SUPPLIED TEXT
# SPARK JOIN 

There are a multitude of joints available on Pyspark. The following kinds of joins are explianed in this article:

* Inner Join
* Outer Join
* Left Join
* Right Join
* Left Semi Join
* Left Anti Join
* Cross Join 

Let's see how would work this on Spark!

## Library Import

In [1]:
from pyspark.sql import SparkSession

### Spark Session

In [2]:
spark = SparkSession.builder.appName('Spark_joins').getOrCreate()

### Dataframe setup for the class

In [3]:
# Heroes Data

heroes_data = [
    ('Deadpool', 3),
    ('Iron Man', 1),
    ('Groot', 7),
]

# Race Data

race_data = [
    ('Kryptonian', 5),
    ('Mutant', 3),
    ('Human', 1),
]

In [4]:
# Setting up our Dataframes

heroes = spark.createDataFrame(heroes_data, ['name', 'id'])
races = spark.createDataFrame(race_data, ['race', 'id'])

### Start the Fun! Let's do some joins!

#### INNER JOIN

In [5]:
heroes.show()

+--------+---+
|    name| id|
+--------+---+
|Deadpool|  3|
|Iron Man|  1|
|   Groot|  7|
+--------+---+



In [7]:
races.show()

+----------+---+
|      race| id|
+----------+---+
|Kryptonian|  5|
|    Mutant|  3|
|     Human|  1|
+----------+---+



In [9]:
# Inner Join Syntax 
# df1.join(df2, on = ['field'], how = 'inner')
heroes.join(races, on = ['id'], how = 'inner').show()

+---+--------+------+
| id|    name|  race|
+---+--------+------+
|  1|Iron Man| Human|
|  3|Deadpool|Mutant|
+---+--------+------+



#### LEFT JOIN

In [10]:
heroes.show()

+--------+---+
|    name| id|
+--------+---+
|Deadpool|  3|
|Iron Man|  1|
|   Groot|  7|
+--------+---+



In [11]:
races.show()

+----------+---+
|      race| id|
+----------+---+
|Kryptonian|  5|
|    Mutant|  3|
|     Human|  1|
+----------+---+



In [12]:
# Left Join Syntax
# df1.join(df2, on = ['field'], how = 'left')
heroes.join(races, on = ['id'], how ='left').show()

+---+--------+------+
| id|    name|  race|
+---+--------+------+
|  7|   Groot|  null|
|  1|Iron Man| Human|
|  3|Deadpool|Mutant|
+---+--------+------+



#### RIGHT JOIN

In [13]:
heroes.show()

+--------+---+
|    name| id|
+--------+---+
|Deadpool|  3|
|Iron Man|  1|
|   Groot|  7|
+--------+---+



In [14]:
races.show()

+----------+---+
|      race| id|
+----------+---+
|Kryptonian|  5|
|    Mutant|  3|
|     Human|  1|
+----------+---+



In [15]:
# Right Join Syntax
# df1.join(df2, on = ['field'], how = 'right')
heroes.join(races, on = ['id'], how ='right').show()

+---+--------+----------+
| id|    name|      race|
+---+--------+----------+
|  5|    null|Kryptonian|
|  1|Iron Man|     Human|
|  3|Deadpool|    Mutant|
+---+--------+----------+



#### FULL OUTER JOIN

In [16]:
heroes.show()

EXTRACTED ENTRIES
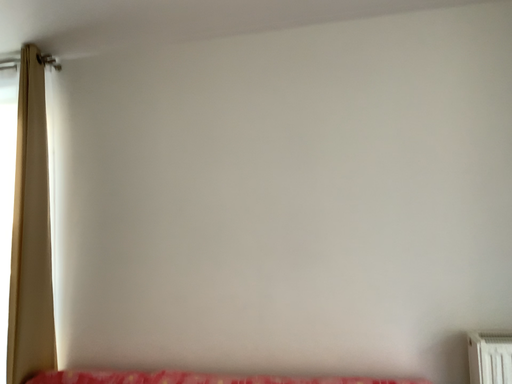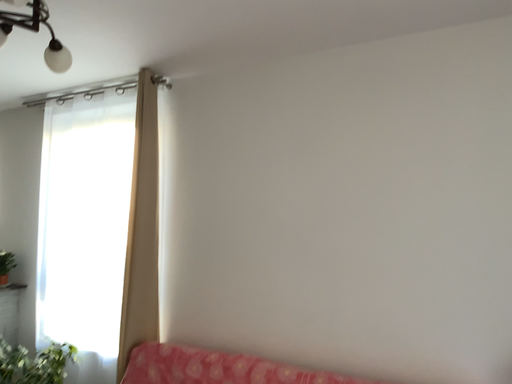
Question: How did the camera likely rotate when shooting the video?

Choices:
 (A) rotated left
 (B) rotated right

Answer: (A)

WHAT TO DO
[A] Copy the portion of the Spark joins page from "# Race Data" to "spark.createDataFrame(heroes_data, ['name', 'id'])".
[B] Write out the row above again, swapping the word "video" for "footage" and changing nothing else. Leave out the pictures.

RESULTS IN ORDER
[A]
# Race Data

race_data = [
    ('Kryptonian', 5),
    ('Mutant', 3),
    ('Human', 1),
]

In [4]:
# Setting up our Dataframes

heroes = spark.createDataFrame(heroes_data, ['name', 'id'])

[B]
Question: How did the camera likely rotate when shooting the footage?

Choices:
 (A) rotated left
 (B) rotated right

Answer: (A)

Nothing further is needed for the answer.